Students from China, Iran, Brazil and South Africa are allowed to visit the US this fall

Foreign students from China, Brazil, Iran and South Africa will be exempted from the remaining travel bans imposed during the coronavirus pandemic, opening up the possibility of a significant rebound in international student enrollment in U.S. schools this fall.

The US State Department announced in an online update on Monday that students and academics as well as journalists and some other groups of people from these countries are allowed to enter the US with an appropriate visa.

Last summer, the Trump administration made similar exemptions for students and others from the UK, Ireland and Europe.

The spin-offs are under what the State Department calls a “national interest exemption,” which means the government has determined that it is in the best interests of the United States to let these people in.

US embassies and consulates have slowly resumed visa services in large parts of the world after ceasing operations in March 2020. They say they give priority to family members of U.S. citizens, diplomats, and those involved in responding to the pandemic, followed by students, temporary workers, and a few other groups.

International enrollment at American colleges and universities collapsed last fall when hundreds of thousands of students were stranded overseas, unable to obtain new visas, or unable to travel if they already had the correct documentation. Visa records show that the number of students with F-1 or M-1 visas, including those in colleges, professional programs, and K-12 schools, fell 18% to 1.25 million, while the visa records for newly enrolled students, 72% has fallen many times over.


Select a coverage from the WSJ Education Office on the state of schools and learning curated by Office Manager Chastity Pratt and emailed to you.

Chinese students make up about a third of all international students enrolled in US schools. Students from India, the second largest country of origin, are subject to standard protocols for Covid-19 testing but were not excluded from traveling to the United States during the pandemic. Brazil is the ninth largest country and Iran is No. 13 according to the Institute of International Education, which supports global studies and tracks international enrollments.

Uncertainty about visas and travel expenses weighed heavily on schools this spring as they tried to plan for the upcoming school year but couldn’t predict how many foreign students might be able to move into dormitories and sit in actual classrooms instead of taking classes take online, from home.

International students and academics with exchange visas can only attend classes if their programs start on or after August 1st. Therefore, the summer school is still not an option for them.

Under current regulations, any traveler coming to the US from abroad must submit a negative Covid-19 test within 72 hours of arrival.
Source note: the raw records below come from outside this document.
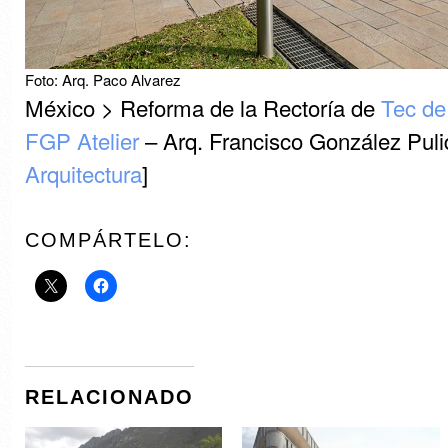
Foto: Arq. Paco Alvarez
México > Reforma de la Rectoría de
Tec de
FGP Atelier
– Arq. Francisco González Puli
Arquitectura
]
COMPÁRTELO:
RELACIONADO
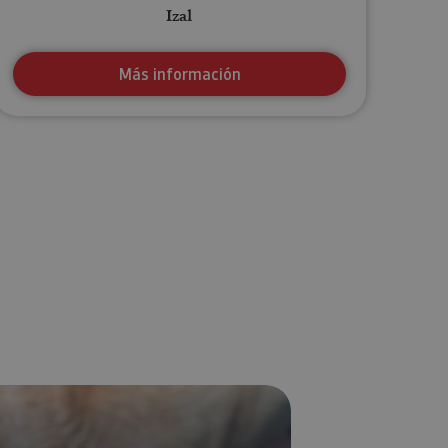
Izal
Más información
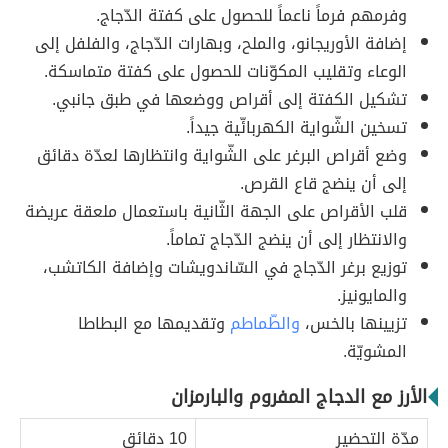
وفرمهم فرماً ناعماً للحصول على كفتة الدّجاج.
إضافة الأوريجانو، والملح، وبهارات الدّجاج، والفلفل إلى
الوعاء وتقليب المكوّنات للحصول على كفتة متماسكة.
تشكيل الكفتة إلى أقراص ووضعها في طبق جانبي.
تسخين الشّواية الكهربائّية جيداً.
وضع أقراص البرغر على الشّواية وانتظارها لعدّة دقائق
إلى أن ينضج قاع القرص.
قلب الأقراص على الجهة الثّانية باستعمال ملعقة عريضة
والانتظار إلى أن ينضج الدّجاج تماماً.
توزيع برغر الدّجاج في السّاندويشات وإضافة الكاتشب،
والمايونيز.
تزيينها بالخس،
والطّماطم
وتقديمها مع البطاطا
المشويّة.
الأرز مع الدجاج المفروم والبارمزان
مدّة التحضير
10 دقائق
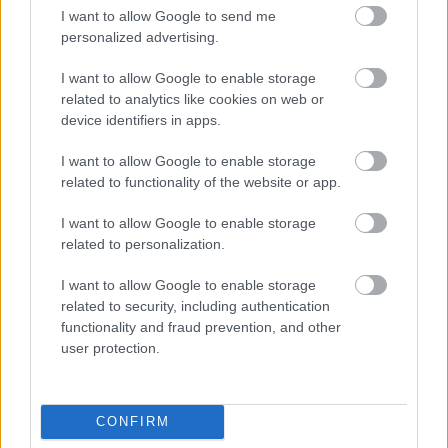
I want to allow Google to send me
Μάθε πρώτος όλες τις σημαντικές
personalized advertising.
ειδήσεις.
Βάλε το proson.gr στα αποτελέσματα
I want to allow Google to enable storage
αναζήτησης της Google
related to analytics like cookies on web or
device identifiers in apps.
I want to allow Google to enable storage
related to functionality of the website or app.
Δημοφιλείς Ειδήσεις
I want to allow Google to enable storage
related to personalization.
I want to allow Google to enable storage
related to security, including authentication
Τουρισμός για Όλους 2026: Voucher
functionality and fraud prevention, and other
έως 600 ευρώ - Ποια ΑΦΜ παίρνουν
user protection.
σειρά σήμερα
CONFIRM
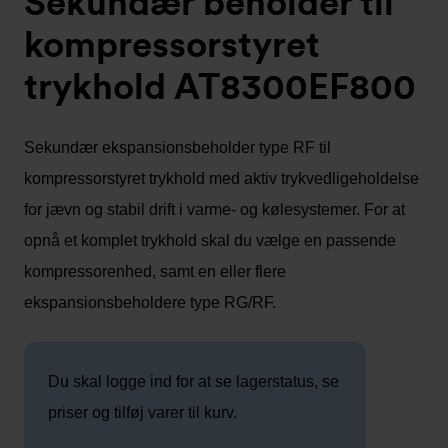
Sekundær beholder til
kompressorstyret
trykhold AT8300EF800
Sekundær ekspansionsbeholder type RF til
kompressorstyret trykhold med aktiv trykvedligeholdelse
for jævn og stabil drift i varme- og kølesystemer. For at
opnå et komplet trykhold skal du vælge en passende
kompressorenhed, samt en eller flere
ekspansionsbeholdere type RG/RF.
Du skal logge ind for at se lagerstatus, se
priser og tilføj varer til kurv.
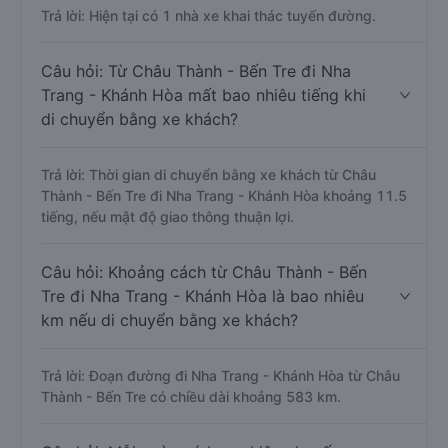
Trả lời: Hiện tại có 1 nhà xe khai thác tuyến đường.
Câu hỏi: Từ Châu Thành - Bến Tre đi Nha
Trang - Khánh Hòa mất bao nhiêu tiếng khi
di chuyển bằng xe khách?
Trả lời: Thời gian di chuyển bằng xe khách từ Châu
Thành - Bến Tre đi Nha Trang - Khánh Hòa khoảng 11.5
tiếng, nếu mật độ giao thông thuận lợi.
Câu hỏi: Khoảng cách từ Châu Thành - Bến
Tre đi Nha Trang - Khánh Hòa là bao nhiêu
km nếu di chuyển bằng xe khách?
Trả lời: Đoạn đường đi Nha Trang - Khánh Hòa từ Châu
Thành - Bến Tre có chiều dài khoảng 583 km.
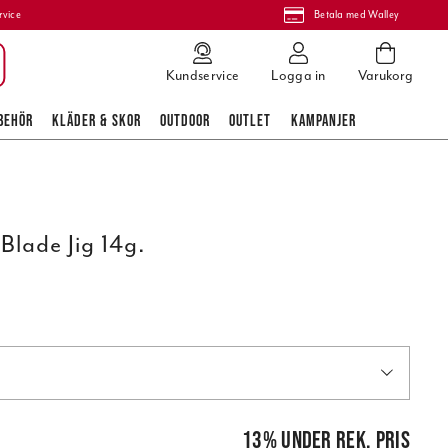
rvice
Betala med Walley
Kundservice
Logga in
Varukorg
BEHÖR
KLÄDER & SKOR
OUTDOOR
OUTLET
KAMPANJER
Blade Jig 14g.
is
:
109,00 kr
13
%
under rek. pris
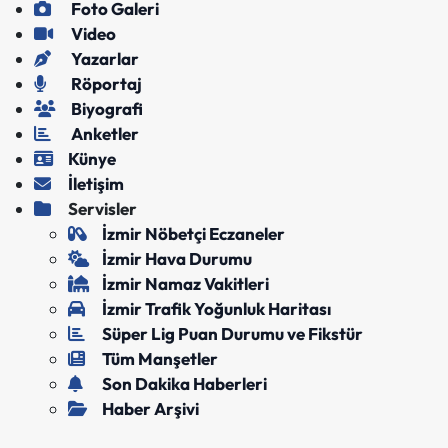
Foto Galeri
Video
Yazarlar
Röportaj
Biyografi
Anketler
Künye
İletişim
Servisler
İzmir Nöbetçi Eczaneler
İzmir Hava Durumu
İzmir Namaz Vakitleri
İzmir Trafik Yoğunluk Haritası
Süper Lig Puan Durumu ve Fikstür
Tüm Manşetler
Son Dakika Haberleri
Haber Arşivi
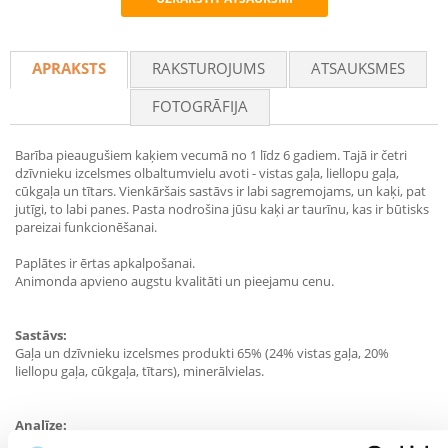
Recommend
APRAKSTS
RAKSTUROJUMS
ATSAUKSMES
FOTOGRĀFIJA
Barība pieaugušiem kaķiem vecumā no 1 līdz 6 gadiem. Tajā ir četri
dzīvnieku izcelsmes olbaltumvielu avoti - vistas gaļa, liellopu gaļa,
cūkgaļa un tītars. Vienkāršais sastāvs ir labi sagremojams, un kaķi, pat
jutīgi, to labi panes. Pasta nodrošina jūsu kaķi ar taurīnu, kas ir būtisks
pareizai funkcionēšanai.
Paplātes ir ērtas apkalpošanai.
Animonda apvieno augstu kvalitāti un pieejamu cenu.
Sastāvs:
Gaļa un dzīvnieku izcelsmes produkti 65% (24% vistas gaļa, 20%
liellopu gaļa, cūkgaļa, tītars), minerālvielas.
Analīze:
Olbaltumvielas: 11,0%, tauki: 5,0%, šķiedrvielas: 0,3%, minerālsāļi: 1,6%,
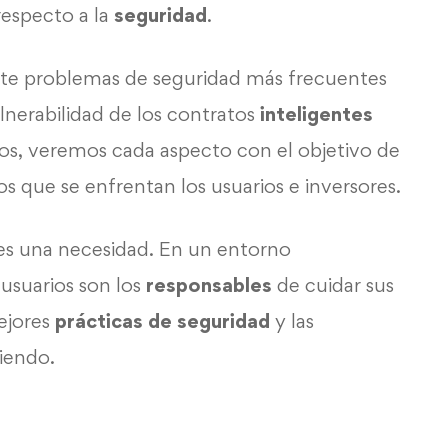
respecto a la
seguridad
.
nte problemas de seguridad más frecuentes
lnerabilidad de los contratos
inteligentes
tos, veremos cada aspecto con el objetivo de
os que se enfrentan los usuarios e inversores.
 es una necesidad. En un entorno
 usuarios son los
responsables
de cuidar sus
ejores
prácticas de seguridad
y las
giendo.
Biden’s government has announced that it will not develop a federally required vaccination certificate, although many colleges and universities are requiring vaccines so students can attend next fall.

A growing number of colleges across the country are requiring students to get Covid-19 vaccinations before returning to campus. However, politics is sparking a debate about whether companies and institutions such as schools can make vaccines a condition of participation. Photo: Northeastern University

On Tuesday, the Biden administration announced that it would restore a policy that the Trump administration had abandoned that would expedite the processing of visas and other immigration applications. The policy, known as prior deference, instructs immigration officers to approve a visa or other extension if the original application is approved and other circumstances have not been changed.

Under former President Donald Trump, extensions were rated as new applications, resulting in significantly slower immigration processing and higher rejection rates. US Citizenship and Immigration Services, the agency that runs the legal immigration system, is funded almost entirely by fees it collects on citizenship, green card, and visa applications. The agency ran out of money and had considered taking two-thirds of its employees off last summer.